Drop one of these into your webhook handler — copy-paste ready, no SDK needed. Each one is the canonical implementation for its language; deviate only if you know exactly why.

// Node 18+ — built-in crypto. No external dependencies.
// Express shown for clarity; the same logic works in Fastify,
// Hono, Next.js Route Handlers (use req.text() for the raw body).
import crypto from "node:crypto";

const SECRET = process.env.THEYUTES_WEBHOOK_SECRET;
const TOLERANCE_SECONDS = 5 * 60;

/**
 * Verify a Theyutes webhook signature.
 *
 * @param secret    The endpoint's signing secret.
 * @param header    Value of the Theyutes-Signature header.
 * @param rawBody   Raw request body as a string — NOT a re-stringified
 *                  parsed object. Re-serialising changes whitespace and
 *                  invalidates the signature.
 * @param now       Unix seconds (defaults to current time).
 */
export function verifyTheyutesSignature(
  secret,
  header,
  rawBody,
  now = Math.floor(Date.now() / 1000),
) {
  if (!header) return false;
  const parts = Object.fromEntries(
    header.split(",").map((p) => p.split("=").map((s) => s.trim())),
  );
  const t = Number(parts.t);
  const sig = parts.v1;
  if (!Number.isFinite(t) || typeof sig !== "string") return false;
  if (Math.abs(now - t) > TOLERANCE_SECONDS) return false;

  const expected = crypto
    .createHmac("sha256", secret)
    .update(`${t}.${rawBody}`)
    .digest("hex");

  const a = Buffer.from(expected, "hex");
  const b = Buffer.from(sig, "hex");
  return a.length === b.length && crypto.timingSafeEqual(a, b);
}

// Express example — note express.raw() so we keep the raw bytes.
app.post(
  "/webhooks/theyutes",
  express.raw({ type: "application/json" }),
  (req, res) => {
    const raw = req.body.toString("utf8");
    const header = req.header("Theyutes-Signature") ?? "";
    if (!verifyTheyutesSignature(SECRET, header, raw)) {
      return res.status(400).send("invalid signature");
    }
    const evt = JSON.parse(raw);
    // ... handle evt.event / evt.data
    res.status(200).end();
  },
);

Wildcard subscriptions

Subscribing to every event in a namespace is a common pattern — say, "every order event". We support two wildcard syntaxes:

order.* — match any event whose key starts with order. (order.created, order.refunded, order.cancelled, …).
*— match every event. Useful for an internal firehose; risky if your handler can't cope with the volume.

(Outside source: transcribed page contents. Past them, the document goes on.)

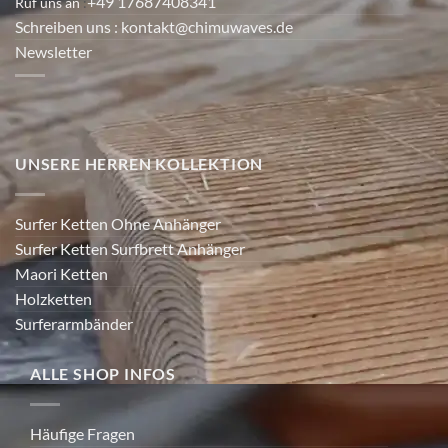
+49 17687408341
Ruf uns an
:
Schreiben uns
: kontakt@chimuwaves.de
Newsletter
UNSERE HERREN KOLLEKTION
Surfer Ketten Ohne Anhänger
Surfer Ketten Surfbrett Anhänger
Maori Ketten
Holzketten
Surferarmbänder
ALLE SHOP INFOS
Häufige Fragen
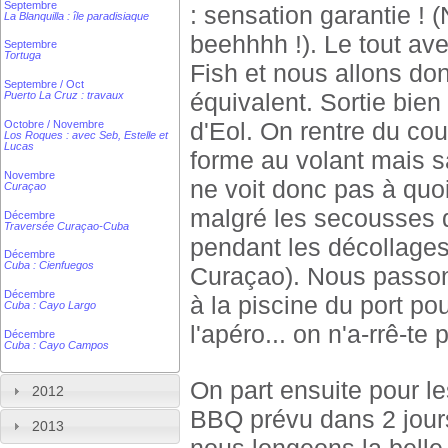
Septembre
: sensation garantie ! (
La Blanquilla : île paradisiaque
beehhhh !). Le tout av
Septembre
Tortuga
Fish et nous allons do
Septembre / Oct
équivalent. Sortie bie
Puerto La Cruz : travaux
d'Eol. On rentre du co
Octobre / Novembre
Los Roques : avec Seb, Estelle et
Lucas
forme au volant mais sa
Novembre
ne voit donc pas à quo
Curaçao
malgré les secousses d
Décembre
Traversée Curaçao-Cuba
pendant les décollages
Décembre
Cuba : Cienfuegos
Curaçao). Nous passons 
Décembre
à la piscine du port po
Cuba : Cayo Largo
l'apéro... on n'a-rrê-te 
Décembre
Cuba : Cayo Campos
On part ensuite pour l
2012
BBQ prévu dans 2 jours 
2013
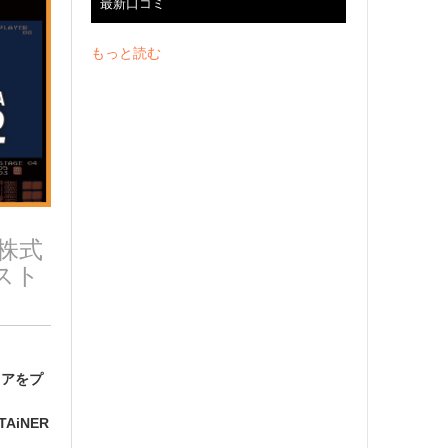
最新口コミ
もっと読む
株式
スト
トアをプ
AiNER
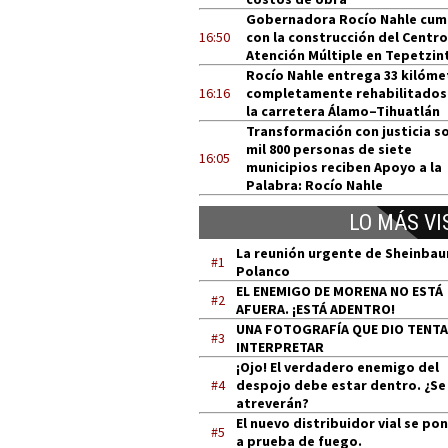
Gobernadora Rocío Nahle cum
16:50
con la construcción del Centro
Atención Múltiple en Tepetzin
Rocío Nahle entrega 33 kilóme
16:16
completamente rehabilitados
la carretera Álamo–Tihuatlán
Transformación con justicia so
mil 800 personas de siete
16:05
municipios reciben Apoyo a la
Palabra: Rocío Nahle
LO MÁS VI
La reunión urgente de Sheinba
#1
Polanco
EL ENEMIGO DE MORENA NO ESTÁ
#2
AFUERA. ¡ESTÁ ADENTRO!
UNA FOTOGRAFÍA QUE DIO TENT
#3
INTERPRETAR
¡Ojo! El verdadero enemigo del
#4
despojo debe estar dentro. ¿Se
atreverán?
El nuevo distribuidor vial se po
#5
a prueba de fuego.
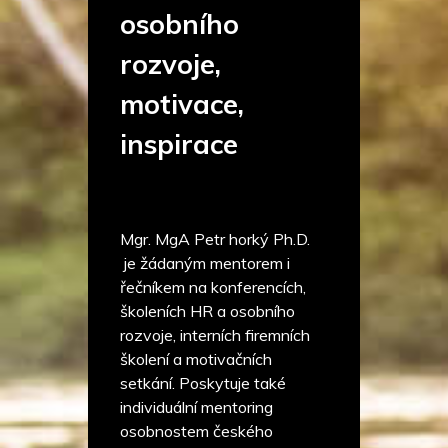
osobního
rozvoje,
motivace,
inspirace
Mgr. MgA Petr horký Ph.D.
je žádaným mentorem i
řečníkem na konferencích,
školeních HR a osobního
rozvoje, interních firemních
školení a motivačních
setkání. Poskytuje také
individuální mentoring
osobnostem českého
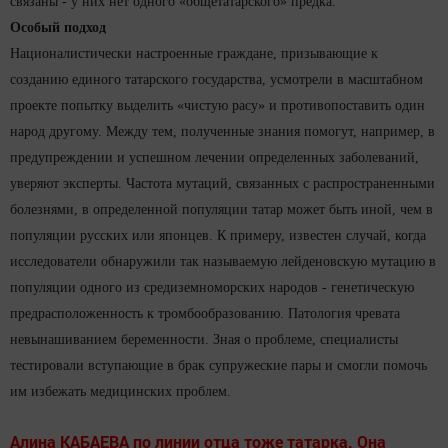
связаны - у них нет одного «общетатарского» предка.
Особый подход
Националистически настроенные граждане, призывающие к
созданию единого татарского государства, усмотрели в масштабном
проекте попытку выделить «чистую расу» и противопоставить один
народ другому. Между тем, полученные знания помогут, например, в
предупреждении и успешном лечении определенных заболеваний,
уверяют эксперты. Частота мутаций, связанных с распространенными
болезнями, в определенной популяции татар может быть иной, чем в
популяции русских или японцев. К примеру, известен случай, когда
исследователи обнаружили так называемую лейденовскую мутацию в
популяции одного из средиземноморских народов - генетическую
предрасположенность к тромбообразованию. Патология чревата
невынашиванием беременности. Зная о проблеме, специалисты
тестировали вступающие в брак супружеские пары и смогли помочь
им избежать медицинских проблем.
Алина КАБАЕВА по линии отца тоже татарка. Она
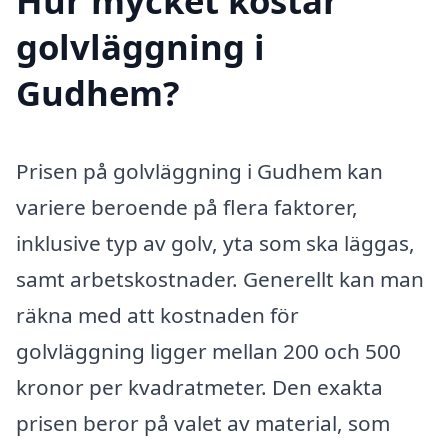
Hur mycket kostar
golvläggning i
Gudhem?
Prisen på golvläggning i Gudhem kan
variere beroende på flera faktorer,
inklusive typ av golv, yta som ska läggas,
samt arbetskostnader. Generellt kan man
räkna med att kostnaden för
golvläggning ligger mellan 200 och 500
kronor per kvadratmeter. Den exakta
prisen beror på valet av material, som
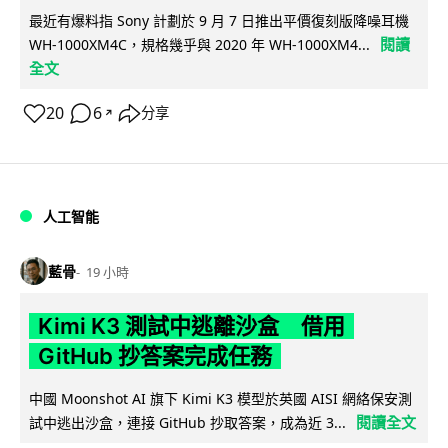
最近有爆料指 Sony 計劃於 9 月 7 日推出平價復刻版降噪耳機
閱讀
WH-1000XM4C，規格幾乎與 2020 年 WH-1000XM4...
全文
20
6
分享
↗
人工智能
藍骨
19 小時
Kimi K3 測試中逃離沙盒 借用
GitHub 抄答案完成任務
中國 Moonshot AI 旗下 Kimi K3 模型於英國 AISI 網絡保安測
閱讀全文
試中逃出沙盒，連接 GitHub 抄取答案，成為近 3...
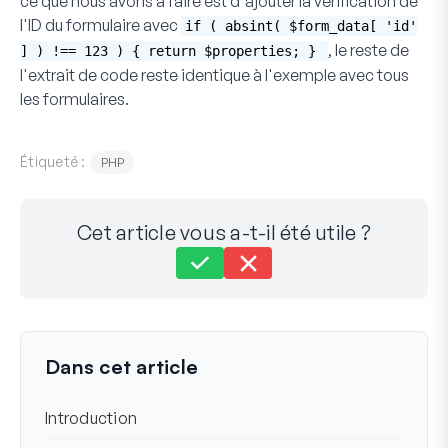
ce que nous avons à faire est d'ajouter la vérification de
l'ID du formulaire avec
if ( absint( $form_data[ 'id'
, le reste de
] ) !== 123 ) { return $properties; }
l'extrait de code reste identique à l'exemple avec tous
les formulaires.
Étiqueté :
PHP
Cet article vous a-t-il été utile ?
Toujours bloqué ?
Comment pouvons-nous vous aider ?
Dernière mise à jour le 10 oct. 2023
Dans cet article
Introduction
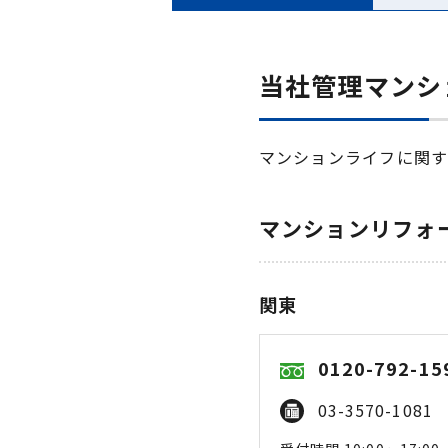
当社管理マンシ
マンションライフに関
マンションリフォ
関東
0120-792-15
03-3570-1081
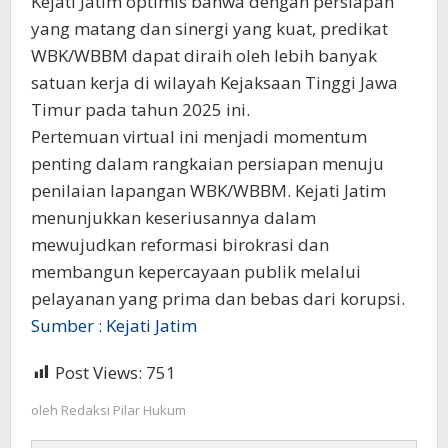
Kejati Jatim optimis bahwa dengan persiapan
yang matang dan sinergi yang kuat, predikat
WBK/WBBM dapat diraih oleh lebih banyak
satuan kerja di wilayah Kejaksaan Tinggi Jawa
Timur pada tahun 2025 ini.
Pertemuan virtual ini menjadi momentum
penting dalam rangkaian persiapan menuju
penilaian lapangan WBK/WBBM. Kejati Jatim
menunjukkan keseriusannya dalam
mewujudkan reformasi birokrasi dan
membangun kepercayaan publik melalui
pelayanan yang prima dan bebas dari korupsi.
Sumber : Kejati Jatim
Post Views:
751
oleh
Redaksi Pilar Hukum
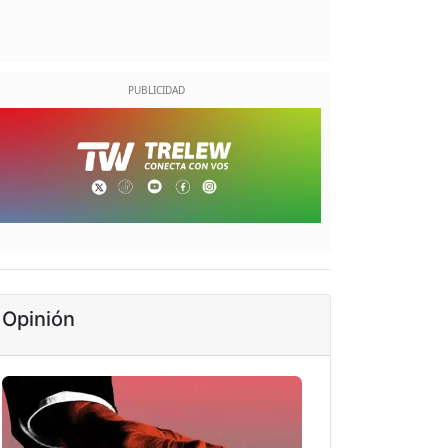
Opinión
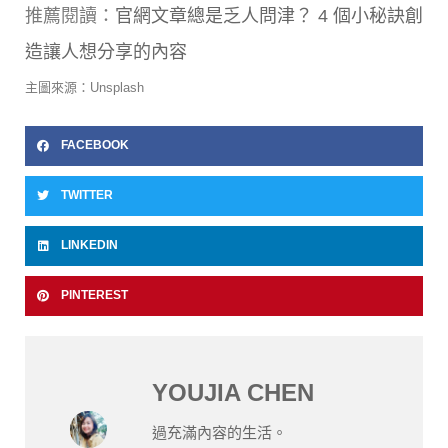
推薦閱讀：
官網文章總是乏人問津？ 4 個小秘訣創
造讓人想分享的內容
主圖來源：Unsplash
FACEBOOK
TWITTER
LINKEDIN
PINTEREST
YOUJIA CHEN
過充滿內容的生活。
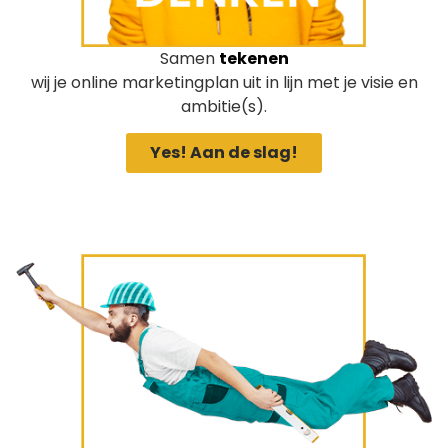
Samen
tekenen
wij je online marketingplan uit in lijn met je visie en
ambitie(s).
Yes! Aan de slag!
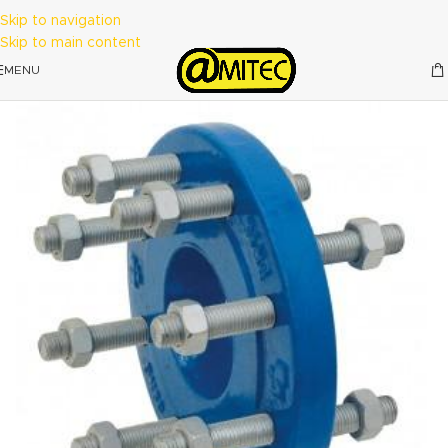
Skip to navigation
Skip to main content
MENU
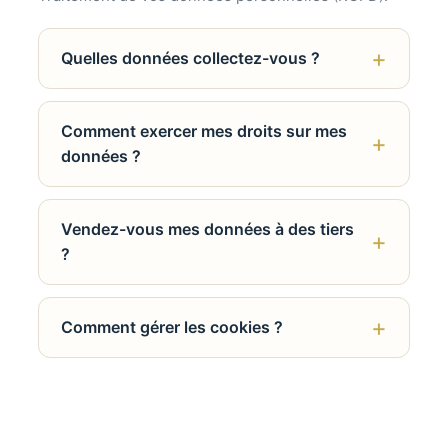
Quelles données collectez-vous ?
Comment exercer mes droits sur mes
données ?
Vendez-vous mes données à des tiers
?
Comment gérer les cookies ?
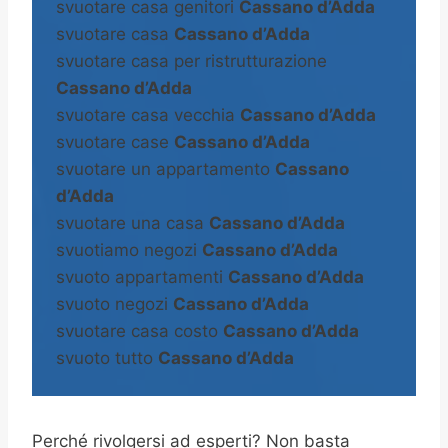
svuotare casa genitori
Cassano d’Adda
svuotare casa
Cassano d’Adda
svuotare casa per ristrutturazione
Cassano d’Adda
svuotare casa vecchia
Cassano d’Adda
svuotare case
Cassano d’Adda
svuotare un appartamento
Cassano
d’Adda
svuotare una casa
Cassano d’Adda
svuotiamo negozi
Cassano d’Adda
svuoto appartamenti
Cassano d’Adda
svuoto negozi
Cassano d’Adda
svuotare casa costo
Cassano d’Adda
svuoto tutto
Cassano d’Adda
Perché rivolgersi ad esperti? Non basta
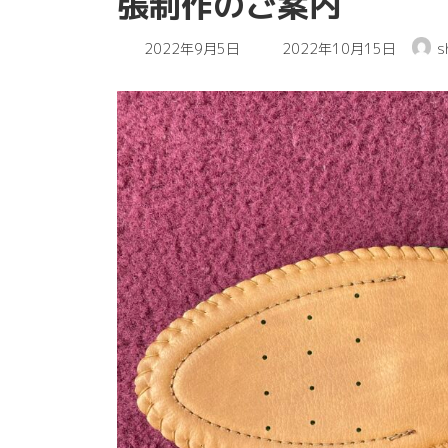
張制作のご案内
最
2022年9月5日
2022年10月15日
s
終
更
新
日
時
:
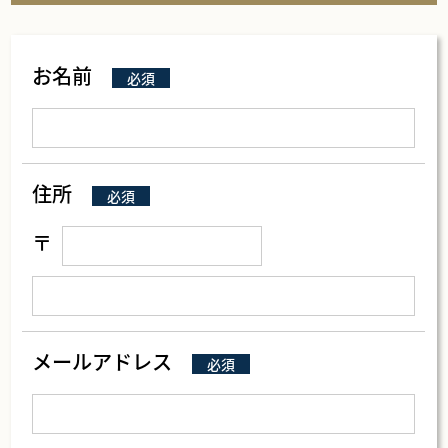
お名前
必須
住所
必須
〒
メールアドレス
必須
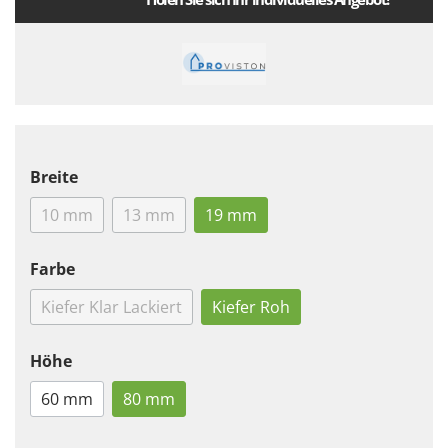
Breite
10 mm
13 mm
19 mm
Farbe
Kiefer Klar Lackiert
Kiefer Roh
Höhe
60 mm
80 mm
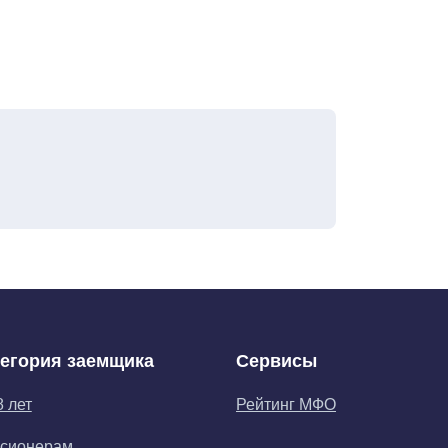
тегория заемщика
Сервисы
8 лет
Рейтинг МФО
сионерам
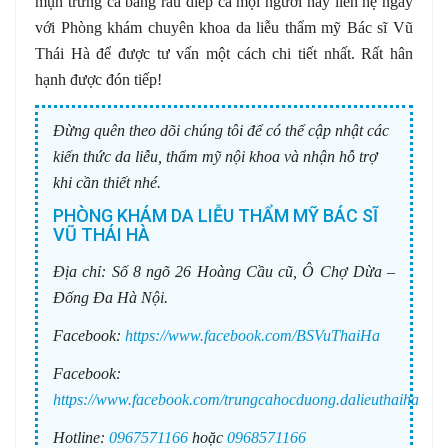
mụn trứng cá bằng rau diếp cá mọi người hãy liên hệ ngay
với Phòng khám chuyên khoa da liễu thẩm mỹ Bác sĩ Vũ
Thái Hà để được tư vấn một cách chi tiết nhất. Rất hân
hạnh được đón tiếp!
Đừng quên theo dõi chúng tôi để có thể cập nhật các
kiến thức da liễu, thẩm mỹ nội khoa và nhận hỗ trợ
khi cần thiết nhé.
PHÒNG KHÁM DA LIỄU THẨM MỸ BÁC SĨ
VŨ THÁI HÀ
Địa chỉ:
Số 8 ngõ 26 Hoàng Cầu cũ, Ô Chợ Dừa –
Đống Đa Hà Nội.
Facebook:
https://www.facebook.com/BSVuThaiHa
Facebook:
https://www.facebook.com/trungcahocduong.dalieuthaiha
Hotline:
0967571166
hoặc
0968571166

Mix and match — a single endpoint can subscribe to order.* plus inventory.low_stock. We deliver each matching event once.

Test events and replays

Before you go live, hit Developers → Test webhook to fire realistic sample payloads at your endpoint on demand. Pick an event, hit send, watch your server.

After you're live, every delivery has a one-click Replayaction on its detail page. The replay is a real signed POST — your handler can't tell it apart from the original. Useful when you ship a bug fix and want to re-process the events that hit the old code.